Object-onboarding input: As in ModelBased-6DLoc-Unseen.

Test input: At test time, the method is given an RGB-D image unseen during training that shows an arbitrary number of instances of an arbitrary number of test objects, with all objects being from one specified dataset (e.g. YCB-V). No prior information about the visible object instances is provided.

Test output: As in ModelBased-2DDet-Seen.

Evaluation methodology: As in ModelBased-2DDet-Seen.

Model-based 2D segmentation of unseen objects (ModelBased-2DSeg-Unseen)

Used in the 2023 challenge. Can be evaluated on BOP-Classic datasets.

Training input: At training time, a method is provided a set of RGB-D training images showing training objects that are annotated with ground-truth 2D binary masks. The masks are modal, i.e., covering only the visible object part. The method can also use 3D mesh models that are available for the objects.

Object-onboarding input: As in ModelBased-6DLoc-Unseen.

Test input: As in ModelBased-2DDet-Unseen.

Test output: As in ModelBased-2DSeg-Seen.

Evaluation methodology: As in ModelBased-2DSeg-Seen.

Model-free 6D detection of unseen objects (ModelFree-6DDet-Unseen)

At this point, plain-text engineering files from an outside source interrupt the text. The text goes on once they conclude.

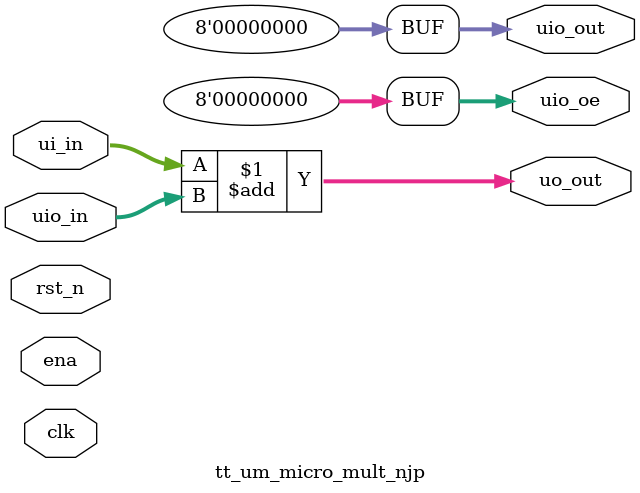
<source format=v>
/*
 * Copyright (c) 2024 Your Name
 * SPDX-License-Identifier: Apache-2.0
 */

`default_nettype none

module tt_um_micro_mult_njp (
    input  wire [7:0] ui_in,    // Dedicated inputs
    output wire [7:0] uo_out,   // Dedicated outputs
    input  wire [7:0] uio_in,   // IOs: Input path
    output wire [7:0] uio_out,  // IOs: Output path
    output wire [7:0] uio_oe,   // IOs: Enable path (active high: 0=input, 1=output)
    input  wire       ena,      // will go high when the design is enabled
    input  wire       clk,      // clock
    input  wire       rst_n     // reset_n - low to reset
);

  // All output pins must be assigned. If not used, assign to 0.
  assign uo_out  = ui_in + uio_in;  // Example: ou_out is the sum of ui_in and uio_in
  assign uio_out = 0;
  assign uio_oe  = 0;

endmodule

</source>
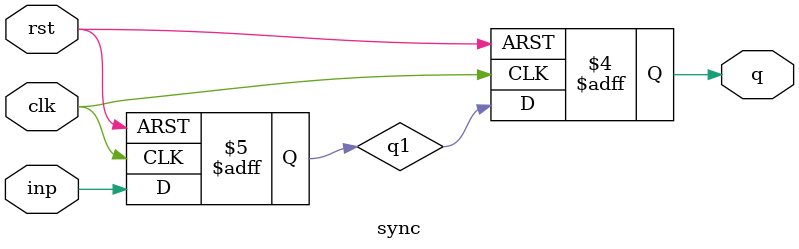
<source format=v>

module sync (inp, clk, rst, q);
   input inp, clk, rst;
   output reg q;

   reg 	  q1;
   
   always @(posedge rst or posedge clk)
     begin
	if (rst == 1) begin
	   q1 <= 0;
	   q <= 0;
	end
	else if (clk == 1) begin
	   q1 <= inp;
	   q <= q1;
	end
     end 
endmodule

	  

</source>
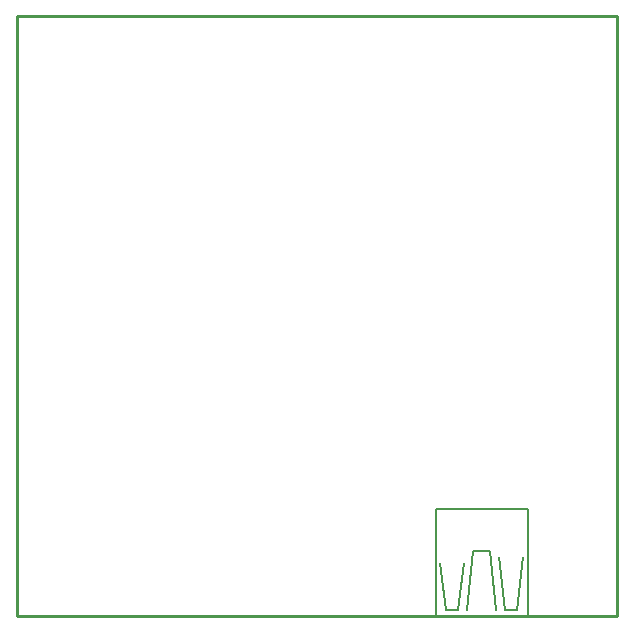
<source format=gbo>
G75*
G70*
%OFA0B0*%
%FSLAX24Y24*%
%IPPOS*%
%LPD*%
%AMOC8*
5,1,8,0,0,1.08239X$1,22.5*
%
%ADD10C,0.0100*%
%ADD11C,0.0050*%
D10*
X000151Y000151D02*
X000151Y020151D01*
X020151Y020151D01*
X020151Y000151D01*
X000151Y000151D01*
D11*
X014116Y000175D02*
X014116Y003718D01*
X017187Y003718D01*
X017187Y000175D01*
X014116Y000175D01*
X014470Y000372D02*
X014864Y000372D01*
X015061Y001946D01*
X015356Y002340D02*
X015946Y002340D01*
X016143Y000372D01*
X016439Y000372D02*
X016242Y002143D01*
X017029Y002143D02*
X016832Y000372D01*
X016439Y000372D01*
X015159Y000372D02*
X015356Y002340D01*
X014273Y001946D02*
X014470Y000372D01*
M02*

</source>
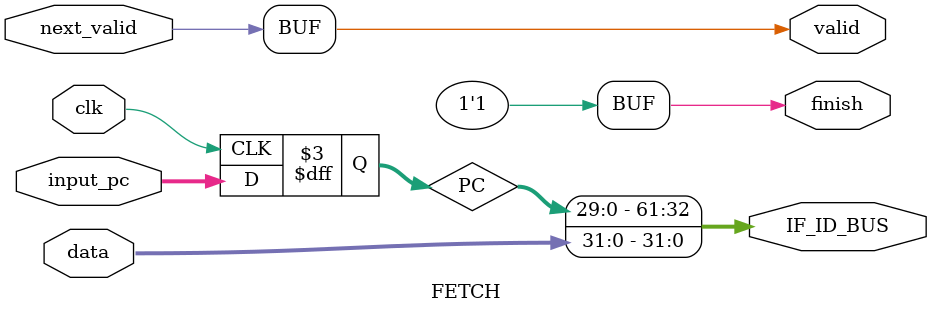
<source format=v>
`timescale 1ns / 1ps

module FETCH(
    input clk,
    input [29:0] input_pc,
    input [31:0] data,
    output [61:0] IF_ID_BUS,
    input next_valid,
    output valid,
    output finish
);
    reg [29:0] PC;
    always @(posedge clk)
    begin
        PC = input_pc;
    end
    assign finish = 1; // jump 锁死?
    assign valid = next_valid & finish;
    assign IF_ID_BUS = {PC,data};
endmodule

</source>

Used in the 2024 and 2025 challenges. Can be evaluated on BOP-H3 datasets.

Training input: As in ModelBased-6DLoc-Unseen.

Object-onboarding input: The method is provided reference video(s) of test objects that were not seen during training. 3D models of test objects are not available. A new object needs to be onboarded in max 5 min on 1 GPU from one of the two following types of reference videos:

  • Static onboarding: The object is static (standing on a desk) and the camera is moving around the object and capturing all possible object views. Two videos are available, one with the object standing upright and one with the object standing upside-down. This type of onboarding videos is useful for 3D object reconstruction by methods such as Gaussian Splatting. Ground-truth object poses are available for all video frames (as they could be relatively easily obtained with tools like COLMAP anyway).
  • Dynamic onboarding: The object is manipulated by hands and the camera is either static (on a tripod) or dynamic (on a head-mounted device). This type of onboarding videos is useful for 3D object reconstruction by methods such as BundleSDF or Hampali et al. Ground-truth object poses are available only for the first frame to simulate a real-world setup (at least one ground-truth pose needs to be provided to define the object coordinate system, which is necessary for evaluation of object pose estimates). Compared to the static onboarding setup, the dynamic onboarding setup is more challenging but more natural for AR/VR applications.

Test input: At test time, the method is given an RGB-D image unseen during training that shows an arbitrary number of instances of an arbitrary number of test objects, with all objects being from one specified dataset (e.g. YCB-V). No prior information about the visible object instances is provided. The method can use default detections/segmentations (results of CNOS, the best 2D detection method for ModelBased-2DDet-Unseen in 2023 adapted to the model-free setup by replacing templates rendered from CAD models with reference images from onboarding videos).

Test output: As in ModelBased-6DLoc-Seen.

Evaluation methodology: As in ModelBased-6DDet-Seen.

Model-free 2D detection of unseen objects (ModelFree-2DDet-Unseen)

Used in the 2024 and 2025 challenges. Can be evaluated on BOP-H3 datasets.

Training input: As in ModelBased-2DDet-Unseen.

Object-onboarding input: As in ModelFree-6DDet-Unseen.

Test input: As in ModelBased-2DDet-Unseen.

Test output: As in ModelBased-2DDet-Seen.

Evaluation methodology: As in ModelBased-2DDet-Seen.